Tech Bytes

BiB 058: Build Workflows Around Unstructured Data With Igneous


Listen Later

The following is a transcript of the audio file you can listen to in the player above.
Welcome to Briefings In Brief, an audio digest of IT news and information from the Packet Pushers, including vendor briefings, industry research, and commentary.
I’m Ethan Banks, it’s November 19th, 2018, and here’s what’s happening:
* I had a briefing with Igneous earlier this month. Who’s Igneous? Igneous is focused on providing “as-a-service” solutions for unstructured data, including storage, backup & archival, global metadata indexing, and data workflow management. In this briefing, Igneous discussed recent announcements around their DataProtect, DataDiscover, and DataFlow services.
* Before we get to that, what is unstructured data? Unstructured data is, more or less, data that’s not in a highly structured form such what you’d find in a relational database.
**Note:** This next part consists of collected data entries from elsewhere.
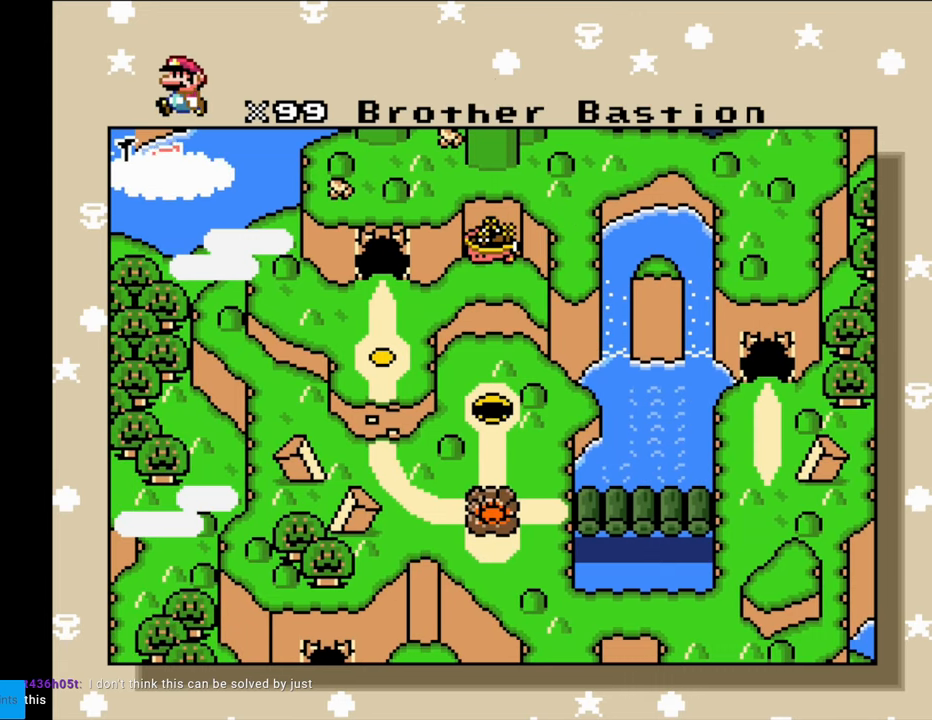
{"buttons": [], "events": []}
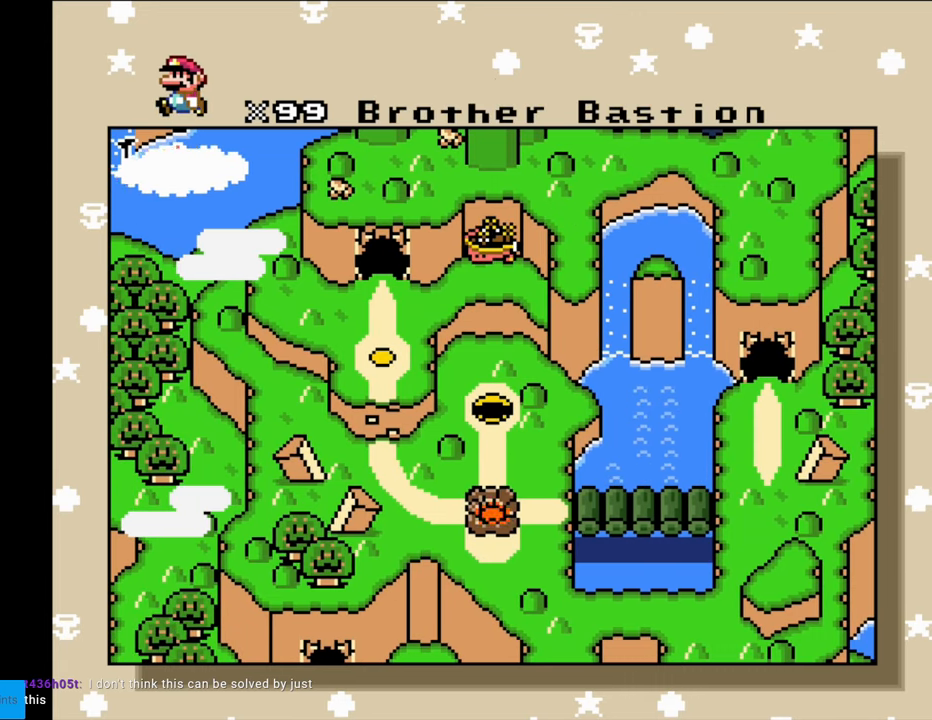
{"buttons": [], "events": []}
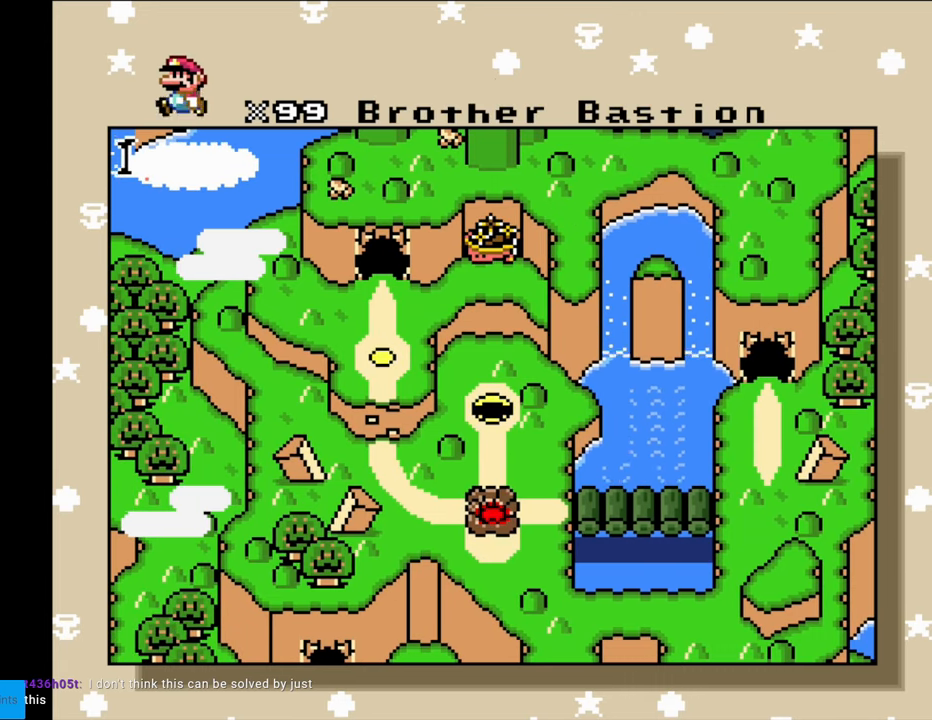
{"buttons": [], "events": []}
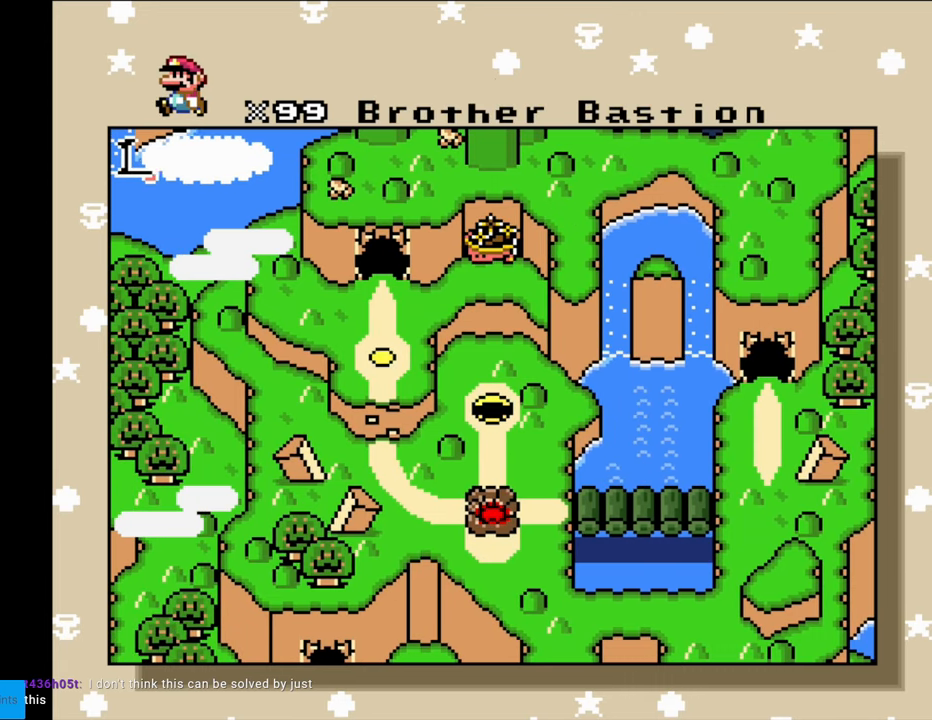
{"buttons": [], "events": []}
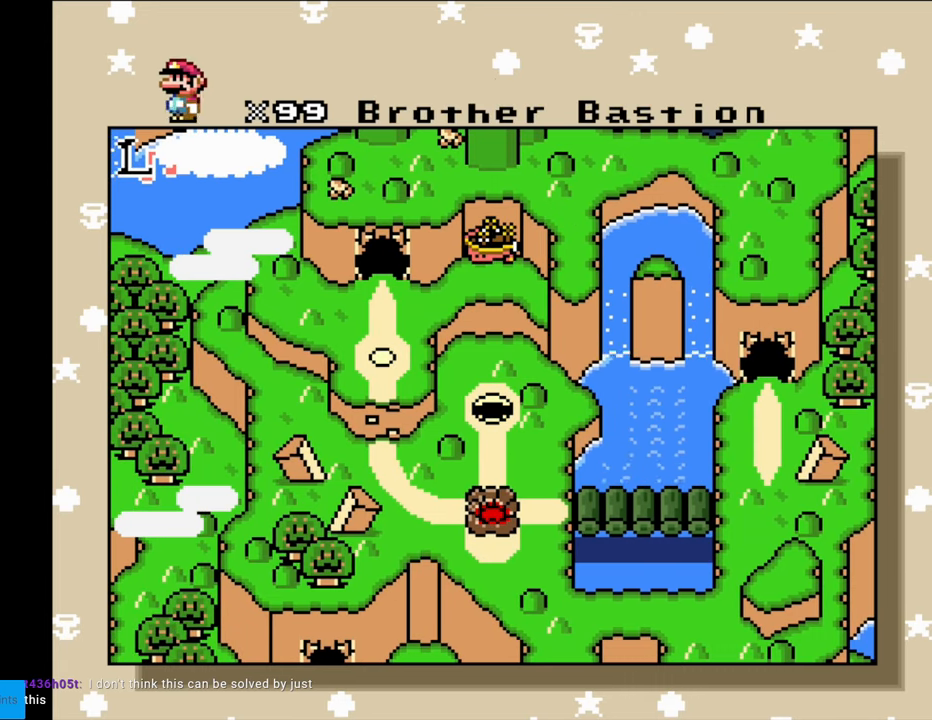
{"buttons": [], "events": []}
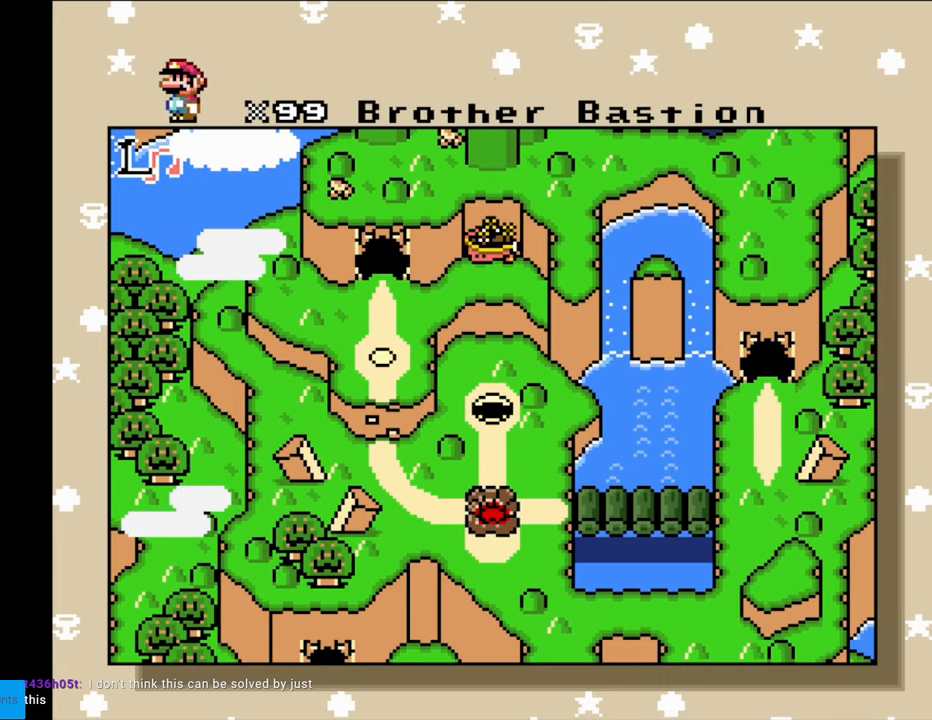
{"buttons": [], "events": []}
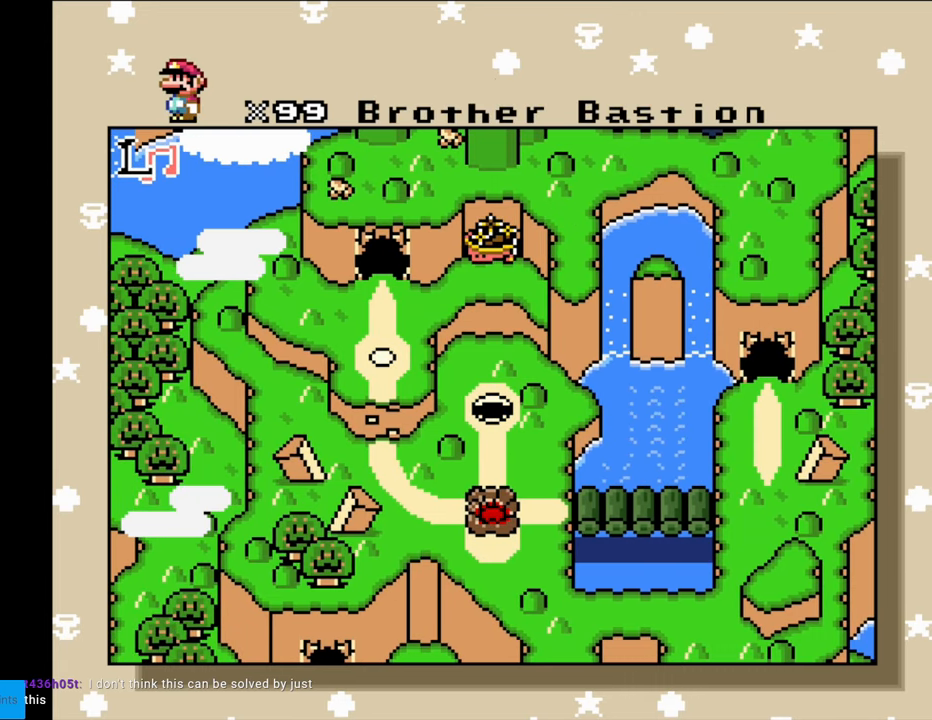
{"buttons": [], "events": []}
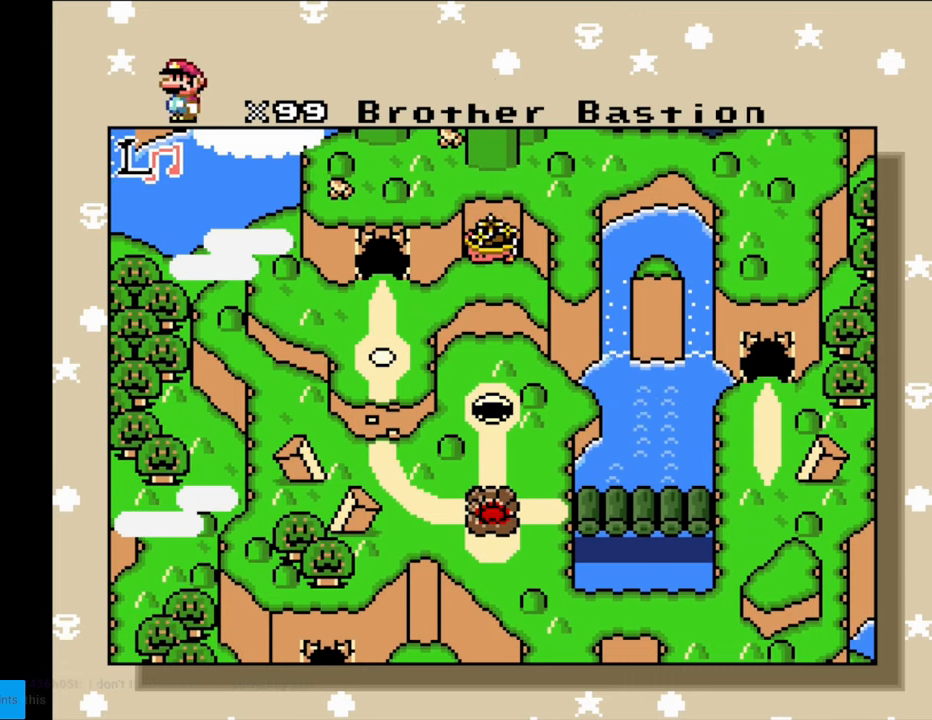
{"buttons": ["DPAD_DOWN"], "events": [[500, "DPAD_DOWN", "down"]]}
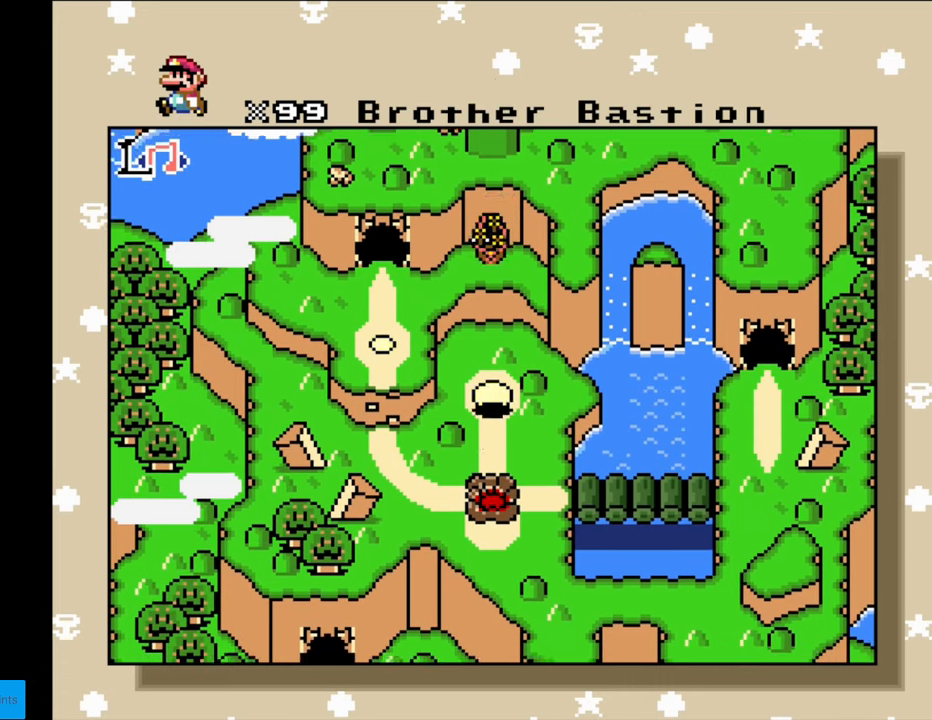
{"buttons": [], "events": [[83, "DPAD_DOWN", "up"]]}
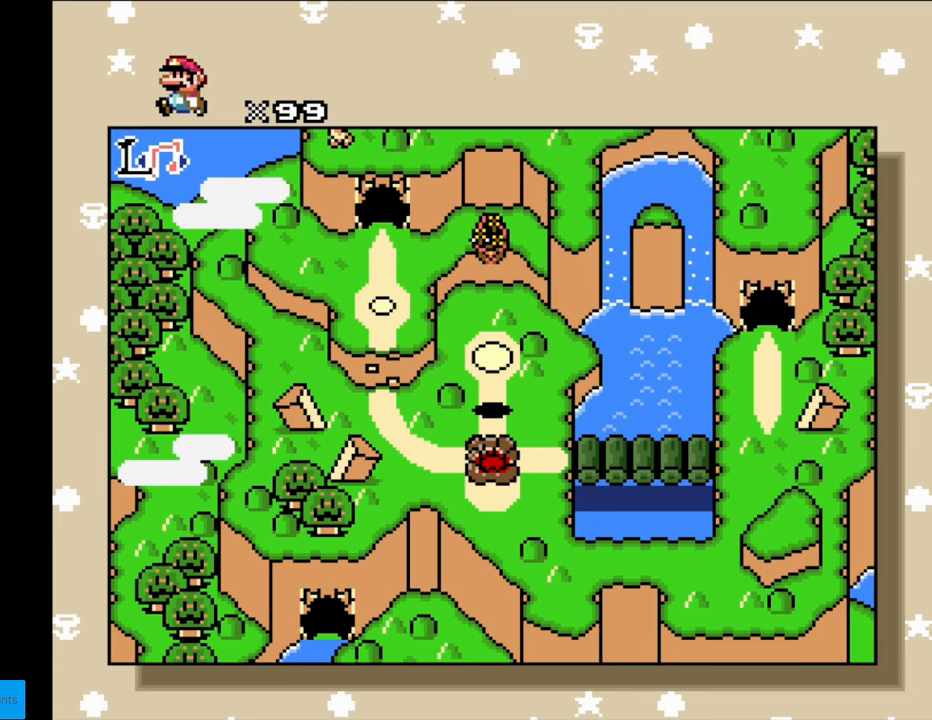
{"buttons": [], "events": [[217, "DPAD_DOWN", "down"], [317, "DPAD_DOWN", "up"]]}
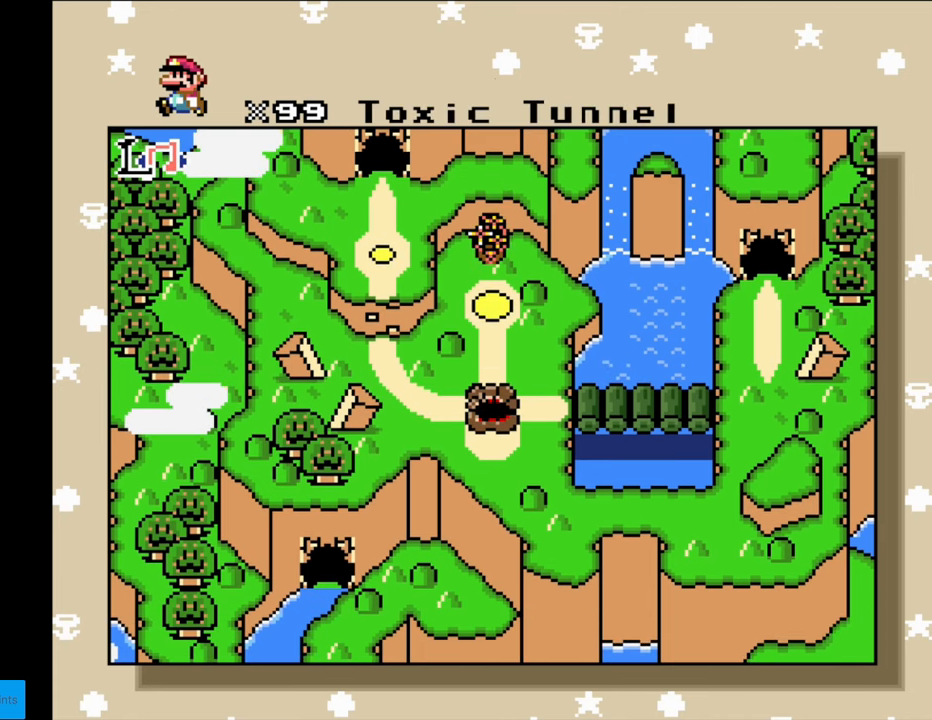
{"buttons": [], "events": []}
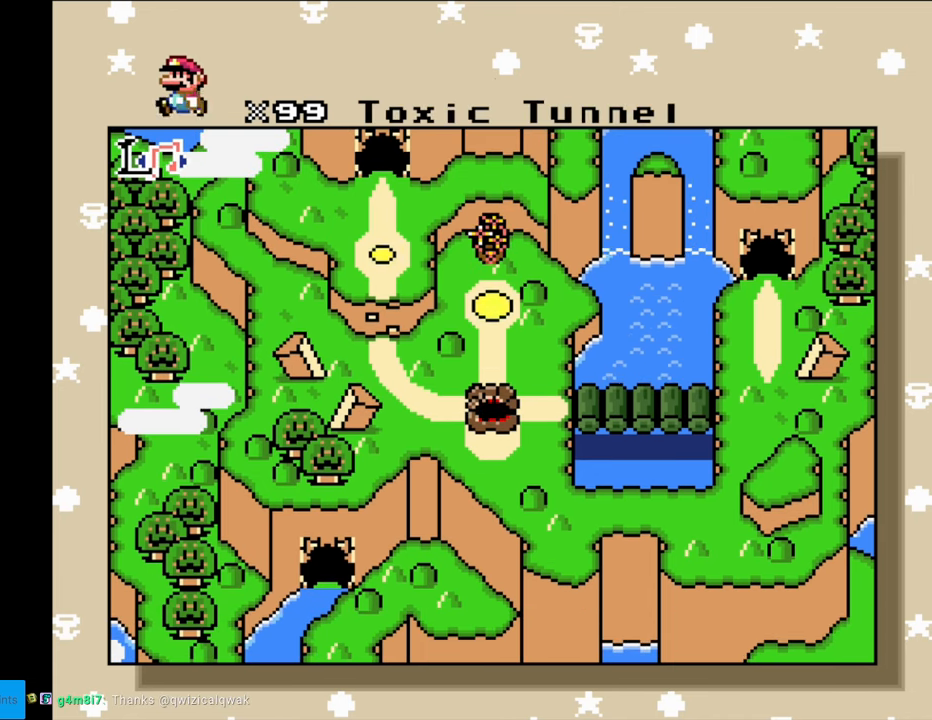
{"buttons": [], "events": []}
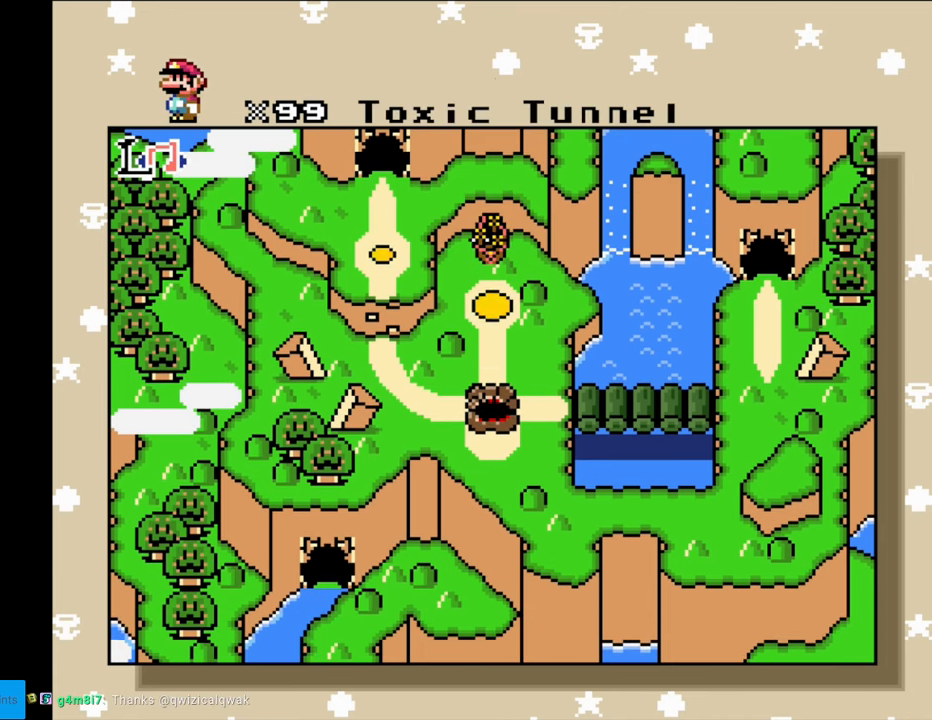
{"buttons": [], "events": []}
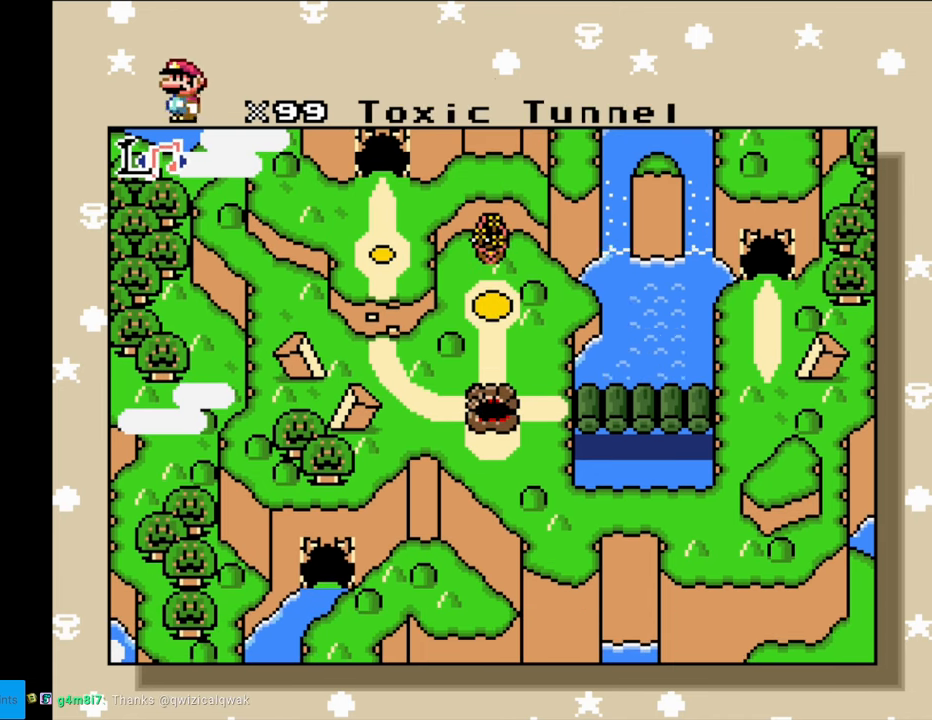
{"buttons": [], "events": []}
That doesn’t mean unstructured data doesn’t have any structure at all, but rather that the structure is not in a row/column format that lends itself well to carefully constructed queries. You know, like what SQL (structured query language) is all about.
* It’s the lack of nicely “queryable” structure that makes the unstructured data problem an interesting one to solve, as most data found at organizations is, in fact, unstructured. This is true even for big data shops, where high performance computing clusters run Hadoop and similar tools against massive unstructured datasets. In this unstructured data context, you find Igneous solving problems for companies. Let’s walk through the products they discussed with me in this briefing.
* First, DataProtect. DataProtect isn’t completely new, as it is the culmination of Igneous’ archive and backup offerings. The tool does what you’d expect. It’s about protecting your data in the form of backups, archival, and tiering of data to any public cloud, all delivered “as-a-service” meaning that Igneous is taking care of the DataProtect platform itself for you remotely.
* Second, DataDiscover. DataDiscover is about figuring out what’s interesting about your vast swaths of unstructured data by indexing all of the metadata that describes it. This service, by itself, is not about data movement or storage of the data. As the name suggests, DataDiscover wants to help you know what data you’ve got. Perhaps some of your data is old. Maybe there’s a huge volume of datasets, in which case DataDiscover helps you operate at scale. DataDiscover helps data managers understand what’s going in their data repositories and answer questions. Such as…is there data that should be archived? Where are the biggest files? Which files are the oldest? Etc.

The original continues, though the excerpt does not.